The results reported here indicate not only high numbers of patients identified as at risk for a delirium but also high delirium prevalence across most patient groups. This underscores the relevance of this topic and the need for systematic delirium management to prevent, recognize, and treat delirium across patient groups.

In both the unadjusted and adjusted models, compared to the patients without delirium, delirious patients’ ≥ 65 year had a significantly higher mortality rate and longer ICU and hospital LOS. They also required more nursing hours and generated much higher cost per case. In the subgroup analysis conducted by ICD-10 diagnosis chapter, for the unadjusted models, each diagnostic group’s delirious patients had worse outcomes compared to those with no delirium. However, considering that, as discussed above, the current study cannot indicate causality, is it essential to test these findings with a study design that allows causal inferences.

Our subgroup analyses highlighted striking variations in delirium period-prevalence across patient groups. Several of these differences, e.g., the frequent occurrence of delirium in cardiac surgery or geriatric patients, support previous findings. One new finding – which requires further attention – is the high prevalence of delirium in radiotherapy, visceral surgery, reconstructive plastic surgery, and cranio-maxillo-facial or oral surgery patients – all groups who have thus far fallen either outside or only marginally within the scope of clinical delirium management.
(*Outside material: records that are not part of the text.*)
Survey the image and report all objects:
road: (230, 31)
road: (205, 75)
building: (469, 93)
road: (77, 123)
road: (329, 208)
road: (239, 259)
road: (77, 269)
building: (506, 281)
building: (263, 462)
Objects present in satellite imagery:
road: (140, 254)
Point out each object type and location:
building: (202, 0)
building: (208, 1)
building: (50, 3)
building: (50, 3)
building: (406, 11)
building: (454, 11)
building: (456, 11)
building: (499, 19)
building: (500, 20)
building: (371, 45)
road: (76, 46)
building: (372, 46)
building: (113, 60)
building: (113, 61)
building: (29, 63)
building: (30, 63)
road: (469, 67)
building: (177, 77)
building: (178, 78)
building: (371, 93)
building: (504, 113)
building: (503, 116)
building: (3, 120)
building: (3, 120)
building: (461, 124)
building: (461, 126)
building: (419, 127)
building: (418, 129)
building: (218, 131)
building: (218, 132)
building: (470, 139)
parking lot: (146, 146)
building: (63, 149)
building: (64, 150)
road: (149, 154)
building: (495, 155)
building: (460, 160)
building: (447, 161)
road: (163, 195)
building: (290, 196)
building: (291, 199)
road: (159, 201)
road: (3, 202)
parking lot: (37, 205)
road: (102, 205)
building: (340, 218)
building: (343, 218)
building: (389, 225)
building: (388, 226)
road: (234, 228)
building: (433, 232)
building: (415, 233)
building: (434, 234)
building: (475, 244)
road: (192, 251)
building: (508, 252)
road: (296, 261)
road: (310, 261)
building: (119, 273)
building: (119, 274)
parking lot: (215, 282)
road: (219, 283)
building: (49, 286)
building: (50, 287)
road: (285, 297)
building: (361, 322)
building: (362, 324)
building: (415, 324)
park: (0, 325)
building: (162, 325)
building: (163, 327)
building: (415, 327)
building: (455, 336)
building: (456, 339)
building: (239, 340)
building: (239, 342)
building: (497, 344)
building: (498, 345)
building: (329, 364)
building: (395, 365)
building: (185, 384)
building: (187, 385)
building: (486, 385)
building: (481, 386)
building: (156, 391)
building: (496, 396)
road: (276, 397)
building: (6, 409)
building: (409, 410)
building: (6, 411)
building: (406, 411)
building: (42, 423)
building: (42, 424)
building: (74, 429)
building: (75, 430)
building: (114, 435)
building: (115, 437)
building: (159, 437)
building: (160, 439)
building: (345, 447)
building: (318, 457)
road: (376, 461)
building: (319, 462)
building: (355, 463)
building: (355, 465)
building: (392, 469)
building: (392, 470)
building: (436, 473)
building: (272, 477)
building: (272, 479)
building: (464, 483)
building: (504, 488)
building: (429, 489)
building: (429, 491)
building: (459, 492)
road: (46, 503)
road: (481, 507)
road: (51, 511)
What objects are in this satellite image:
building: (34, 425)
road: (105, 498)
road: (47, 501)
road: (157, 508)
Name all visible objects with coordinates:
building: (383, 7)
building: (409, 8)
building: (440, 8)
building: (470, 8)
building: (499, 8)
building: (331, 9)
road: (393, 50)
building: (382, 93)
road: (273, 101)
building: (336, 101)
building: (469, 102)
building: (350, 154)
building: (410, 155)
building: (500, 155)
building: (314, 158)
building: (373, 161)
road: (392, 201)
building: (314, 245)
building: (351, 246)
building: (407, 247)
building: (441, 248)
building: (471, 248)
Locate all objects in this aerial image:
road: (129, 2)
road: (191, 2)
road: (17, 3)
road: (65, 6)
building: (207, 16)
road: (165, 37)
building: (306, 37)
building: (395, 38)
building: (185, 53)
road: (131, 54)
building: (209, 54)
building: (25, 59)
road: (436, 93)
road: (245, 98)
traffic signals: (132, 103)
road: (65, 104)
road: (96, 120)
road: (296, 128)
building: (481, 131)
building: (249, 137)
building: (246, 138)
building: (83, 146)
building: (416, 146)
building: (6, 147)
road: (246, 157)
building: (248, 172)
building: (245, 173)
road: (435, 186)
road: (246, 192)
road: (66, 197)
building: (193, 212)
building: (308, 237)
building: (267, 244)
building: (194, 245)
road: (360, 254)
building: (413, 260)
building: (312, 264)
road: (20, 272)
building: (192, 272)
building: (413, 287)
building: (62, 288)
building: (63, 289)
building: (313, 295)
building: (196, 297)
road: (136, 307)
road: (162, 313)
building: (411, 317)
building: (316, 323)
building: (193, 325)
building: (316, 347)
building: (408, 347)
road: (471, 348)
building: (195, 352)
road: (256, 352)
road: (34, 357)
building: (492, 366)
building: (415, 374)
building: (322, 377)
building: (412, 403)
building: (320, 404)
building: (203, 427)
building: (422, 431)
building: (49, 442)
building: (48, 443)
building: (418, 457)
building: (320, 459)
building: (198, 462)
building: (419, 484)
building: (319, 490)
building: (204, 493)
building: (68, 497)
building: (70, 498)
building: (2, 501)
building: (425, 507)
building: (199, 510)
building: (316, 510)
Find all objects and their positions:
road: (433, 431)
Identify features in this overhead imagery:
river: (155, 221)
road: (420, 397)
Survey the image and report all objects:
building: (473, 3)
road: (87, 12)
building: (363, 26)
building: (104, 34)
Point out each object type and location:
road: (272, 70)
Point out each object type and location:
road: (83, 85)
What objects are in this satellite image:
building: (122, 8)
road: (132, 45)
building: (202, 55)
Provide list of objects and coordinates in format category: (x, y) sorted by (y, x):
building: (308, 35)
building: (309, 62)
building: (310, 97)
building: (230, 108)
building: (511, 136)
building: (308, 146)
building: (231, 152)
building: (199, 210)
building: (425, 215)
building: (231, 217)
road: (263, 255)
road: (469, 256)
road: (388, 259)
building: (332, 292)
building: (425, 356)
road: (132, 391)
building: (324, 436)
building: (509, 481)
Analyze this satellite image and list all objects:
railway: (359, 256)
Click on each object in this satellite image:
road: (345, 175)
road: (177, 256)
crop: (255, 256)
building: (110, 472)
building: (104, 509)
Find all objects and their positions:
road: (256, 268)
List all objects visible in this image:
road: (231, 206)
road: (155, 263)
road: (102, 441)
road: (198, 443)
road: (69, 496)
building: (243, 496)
In the subgroup analysis according to the ICD-10 diagnosis chapters, patient diagnoses referring to known delirium precipitating factors, e.g., infection/parasites, injury, poisoning, or endocrine /nutritional /metabolic diseases, were linked with elevated delirium prevalence. Therefore, in addition to patients currently in the focus of standard delirium management (i.e., ICU, cardiac and orthopaedic patients), it is recommended to expand that focus to include those treated in care centers for radiotherapy, visceral surgery, reconstructive plastic surgery, cranio-maxillo-facial and oral surgery.

Finally, the used approach described above to identify patients at risk for a delirium, timely screening, detection and identification of delirious patients can easily be added to standard clinical practice. From a scientific perspective, this approach allows quick classification of patients into three groups with significant and clinically relevant outcomes: (1) those not at risk, for whom delirium screening is unnecessary; (2) those at risk and screened, who do not develop a delirious state; and (3) those at risk and screened and who develop a delirious state.